Premiums shoot up, but many are paying less for 'Obamacare'
April 03, 2018 - 4:23 PM
WASHINGTON - Consumers getting financial assistance under former President Barack Obama's health care law will pay lower premiums this year, even though the "list price" for their health insurance shot up.
That odd result is reflected in a report issued Tuesday by the Trump administration.
After federal aid, the average monthly premium paid by subsidized customers on HealthCare.gov is dropping to $89 from last year's $106. That's a 16 per cent savings even though the "list price" premium went up about 30 per cent, now averaging $639 for those subsidized customers.
The bottom line is counterintuitive, but it shows how "Obamacare" subsidies cushion consumers from rising premiums.

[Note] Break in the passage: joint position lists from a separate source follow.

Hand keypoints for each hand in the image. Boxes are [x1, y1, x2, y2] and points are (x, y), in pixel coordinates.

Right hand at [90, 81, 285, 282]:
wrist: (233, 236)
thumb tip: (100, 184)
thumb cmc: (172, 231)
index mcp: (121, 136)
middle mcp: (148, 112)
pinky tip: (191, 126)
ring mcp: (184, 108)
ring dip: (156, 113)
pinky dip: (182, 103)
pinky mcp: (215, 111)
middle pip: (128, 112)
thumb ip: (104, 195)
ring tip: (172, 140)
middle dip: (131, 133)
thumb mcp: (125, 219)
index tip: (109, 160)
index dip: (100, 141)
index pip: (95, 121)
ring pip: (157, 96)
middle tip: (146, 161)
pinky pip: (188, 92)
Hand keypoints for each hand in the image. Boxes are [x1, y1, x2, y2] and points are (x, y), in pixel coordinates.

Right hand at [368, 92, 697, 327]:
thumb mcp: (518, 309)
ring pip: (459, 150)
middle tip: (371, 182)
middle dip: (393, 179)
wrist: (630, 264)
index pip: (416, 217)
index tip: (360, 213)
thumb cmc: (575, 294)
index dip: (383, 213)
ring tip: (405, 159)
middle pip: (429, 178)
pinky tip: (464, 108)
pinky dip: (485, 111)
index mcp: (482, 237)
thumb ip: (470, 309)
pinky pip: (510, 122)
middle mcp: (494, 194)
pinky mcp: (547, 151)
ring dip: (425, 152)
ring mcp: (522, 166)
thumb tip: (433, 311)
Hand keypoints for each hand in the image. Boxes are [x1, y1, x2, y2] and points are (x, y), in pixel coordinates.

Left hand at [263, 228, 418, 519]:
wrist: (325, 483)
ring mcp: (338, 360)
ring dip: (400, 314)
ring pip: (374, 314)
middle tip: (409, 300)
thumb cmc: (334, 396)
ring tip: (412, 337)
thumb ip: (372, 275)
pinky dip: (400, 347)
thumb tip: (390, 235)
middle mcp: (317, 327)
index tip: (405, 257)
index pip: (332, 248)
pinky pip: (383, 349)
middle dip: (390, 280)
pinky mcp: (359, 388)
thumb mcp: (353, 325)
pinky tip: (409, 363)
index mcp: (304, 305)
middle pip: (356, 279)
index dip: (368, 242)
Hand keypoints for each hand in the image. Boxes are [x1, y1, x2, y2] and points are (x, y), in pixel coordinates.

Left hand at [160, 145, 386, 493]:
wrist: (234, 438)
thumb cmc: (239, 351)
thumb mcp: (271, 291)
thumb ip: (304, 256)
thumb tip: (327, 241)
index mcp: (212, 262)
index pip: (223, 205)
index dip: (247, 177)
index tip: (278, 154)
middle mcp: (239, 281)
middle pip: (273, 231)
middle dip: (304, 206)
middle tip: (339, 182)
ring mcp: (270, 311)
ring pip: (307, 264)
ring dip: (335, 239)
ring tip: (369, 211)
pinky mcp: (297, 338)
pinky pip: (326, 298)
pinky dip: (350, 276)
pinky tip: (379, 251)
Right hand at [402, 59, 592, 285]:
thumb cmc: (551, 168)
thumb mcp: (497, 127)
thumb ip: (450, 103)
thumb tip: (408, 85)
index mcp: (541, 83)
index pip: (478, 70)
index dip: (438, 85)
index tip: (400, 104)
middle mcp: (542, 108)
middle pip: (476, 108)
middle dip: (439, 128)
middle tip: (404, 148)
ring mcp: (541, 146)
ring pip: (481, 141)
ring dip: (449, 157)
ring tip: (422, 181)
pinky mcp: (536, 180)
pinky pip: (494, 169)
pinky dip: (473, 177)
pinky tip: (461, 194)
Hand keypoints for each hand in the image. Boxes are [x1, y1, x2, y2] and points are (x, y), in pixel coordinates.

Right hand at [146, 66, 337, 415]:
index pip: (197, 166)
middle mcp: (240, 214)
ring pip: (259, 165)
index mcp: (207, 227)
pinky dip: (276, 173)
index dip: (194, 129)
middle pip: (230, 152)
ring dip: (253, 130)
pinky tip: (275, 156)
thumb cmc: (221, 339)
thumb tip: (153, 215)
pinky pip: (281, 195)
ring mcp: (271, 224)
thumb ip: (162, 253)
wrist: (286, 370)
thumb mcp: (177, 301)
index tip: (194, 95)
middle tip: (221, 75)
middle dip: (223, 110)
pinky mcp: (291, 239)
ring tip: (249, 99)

Seema Verma, head of the Centers for Medicare and Medicaid Services, says more affordable health care options are needed for people who aren't eligible for the Affordable Care Act's income-based financial assistance.

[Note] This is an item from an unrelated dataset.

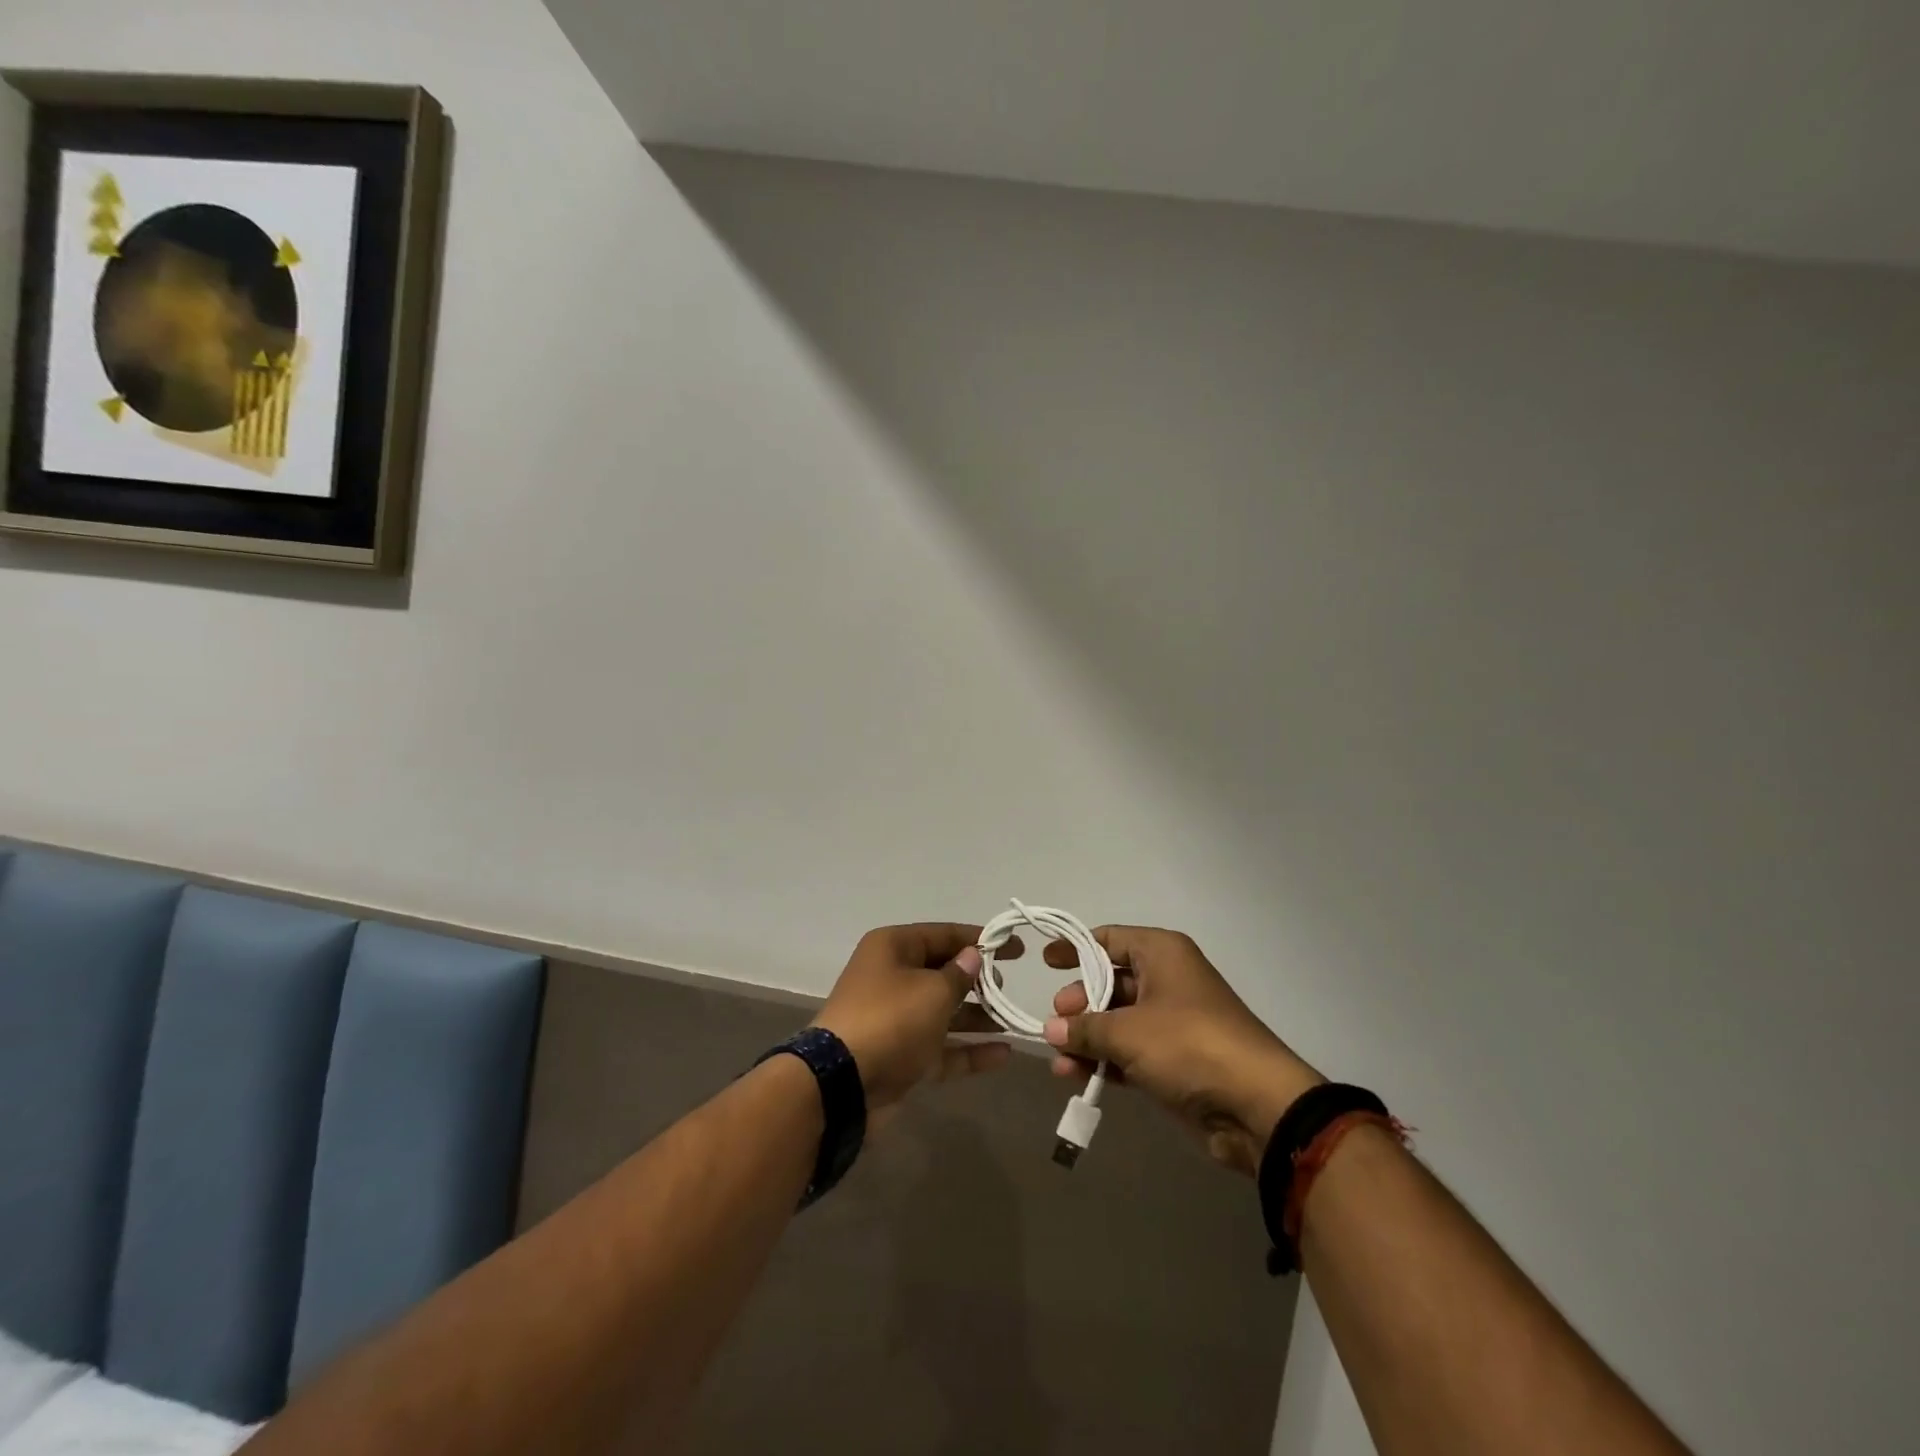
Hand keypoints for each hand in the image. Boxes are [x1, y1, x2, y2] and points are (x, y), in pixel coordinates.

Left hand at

But independent analysts say a big part of this year's premium increases is due to actions by the Trump administration, including the cancellation of major payments to insurers.
Insurers jacked up premiums to make up for the loss of federal dollars to cover discounted copays and deductibles that the companies were required to provide to low-income customers. Congressional authorization of the payments was under a legal cloud, and President Donald Trump pulled the plug. Bipartisan efforts to restore the money recently fell apart over disputes about abortion coverage.
"These numbers show for the first time how the Trump administration's termination of payments to insurers in a sense backfired," said Larry Levitt of the nonpartisan Kaiser Family Foundation. "The result, which is a little bizarre, is that consumers eligible for government premium subsidies are actually paying less out of their own pockets for insurance on average than last year."
About 11.8 million people signed up for coverage this year through HealthCare.gov and state insurance markets, a slight dip from last year.